In some respects, the 1990s were all about embracing one’s inner bitch. With Meredith Brooks’s “Bitch” in regular rotation on the Top 40 and the Spice Girls talking about the need for “girl power,” the decade was marked by femininity and strength that was often misconstrued as unpleasant and unnecessary. As Justine Champine writes in an article that situates Meredith as a queer femme icon, the character’s “femininity wasn’t soft; it was sharp and intimidating and did not serve to make anybody else feel comfortable.”

When Hendrix, who said she was “raised on Gloria Steinem, Marlo Thomas, and Ms. magazine,” is asked about her feelings on the word and its reclamation, she is of two minds.

“There’s the empowering way to use ‘bitch,’ but then there’s also the negative way, like, ‘God, she was such a bitch.’ Like she was ‘nasty,’ she was ‘mean,’ ‘rude,’” she said. The problem lies in who wields the power of language itself. With the world currently divided, she wondered, “Which group of people gets the ultimate say?”

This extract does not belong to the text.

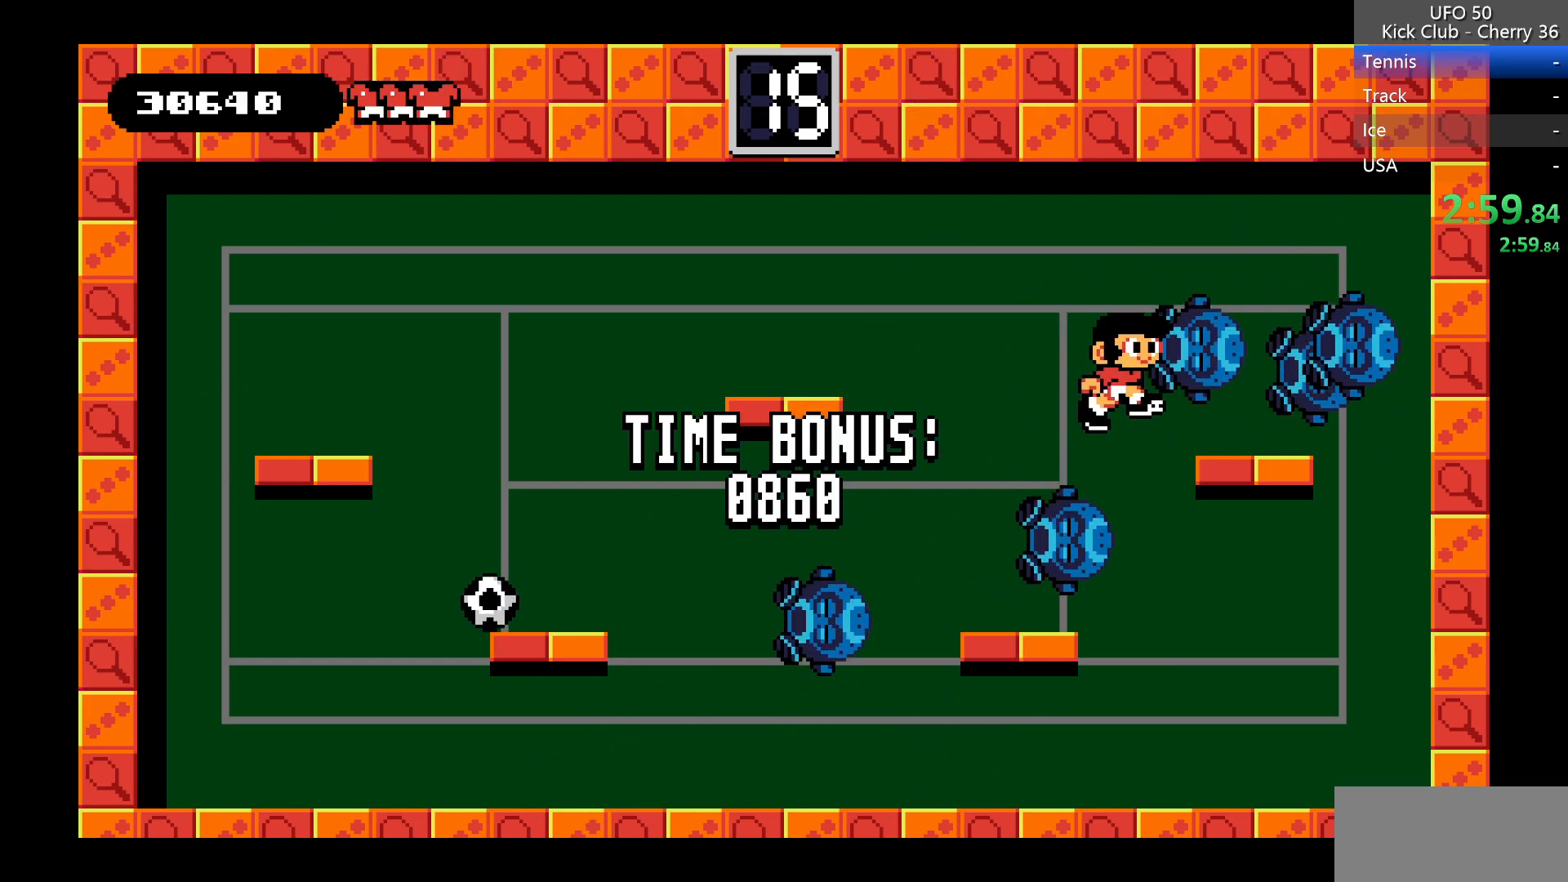
{"keys": [], "events": [[67, "z", "up"], [400, "right", "up"]]}
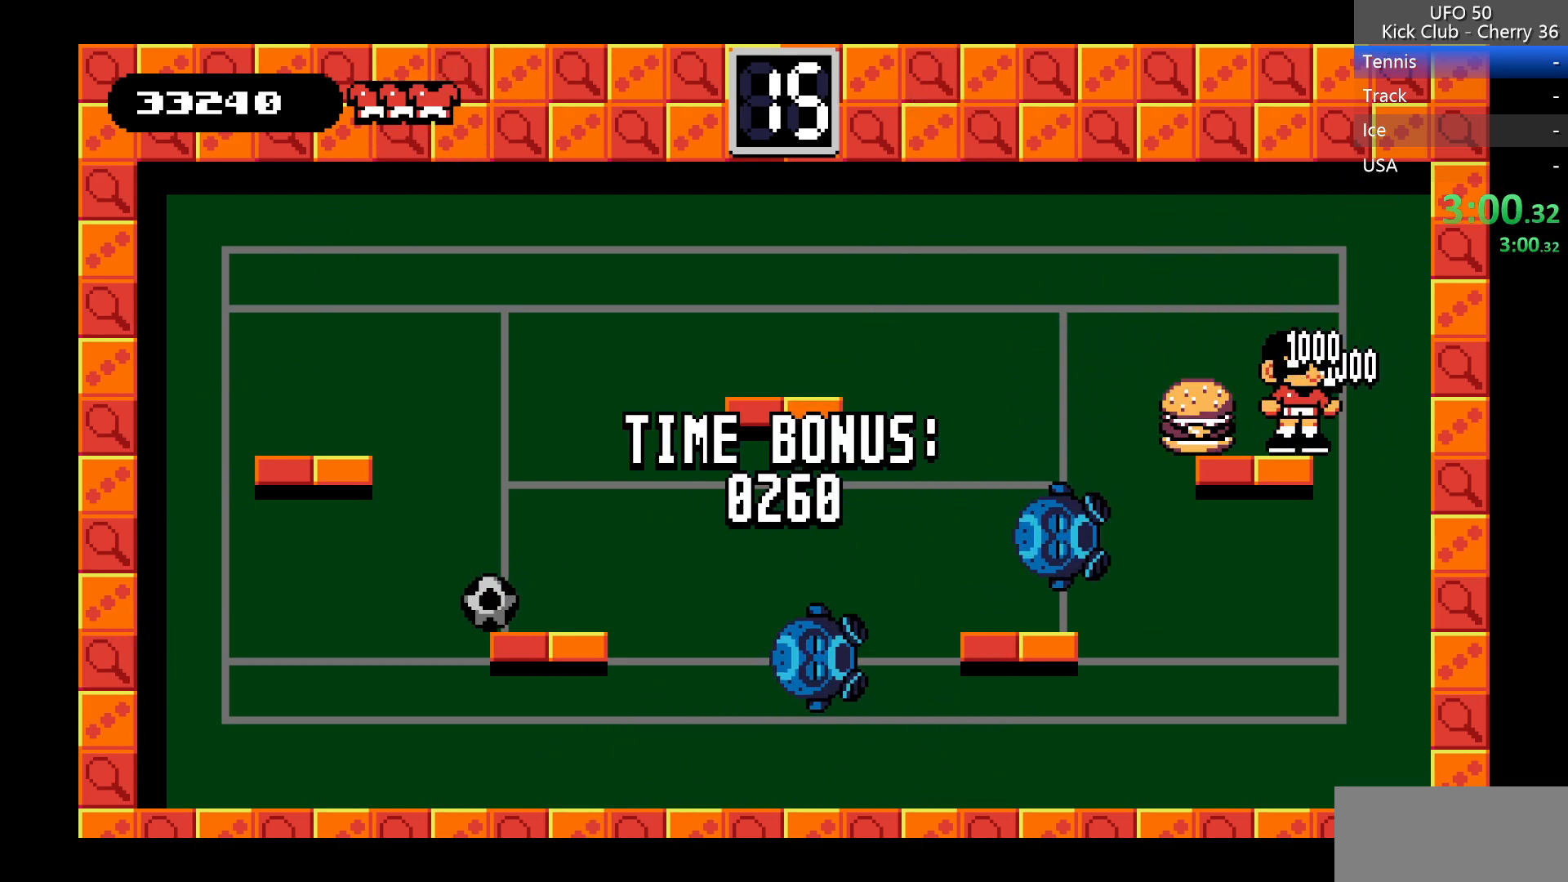
{"keys": ["left"], "events": [[33, "left", "down"]]}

Hendrix had a feminist upbringing, describing her mother as a proud woman who might not have gone as far as “burning her bra” but who instilled in her daughter many of the traits that have been celebrated as positive yet are just as easily castigated as proof of being a bitch. So it’s appropriate, in a way, that this the cycle of inspiration has found a continuation of sorts in the love the actress is now receiving for playing Meredith Blake.

Witnessing the unexpected legacy of her characters is still new for Hendrix, but she said it makes her feel that she’s building on what her mother taught her. “I’m hearing about this whole new generation who’s relating to me, and it’s like, ‘Wow!’ I was standing on my mom’s shoulders and now other women are standing on mine? God, that’s cool.”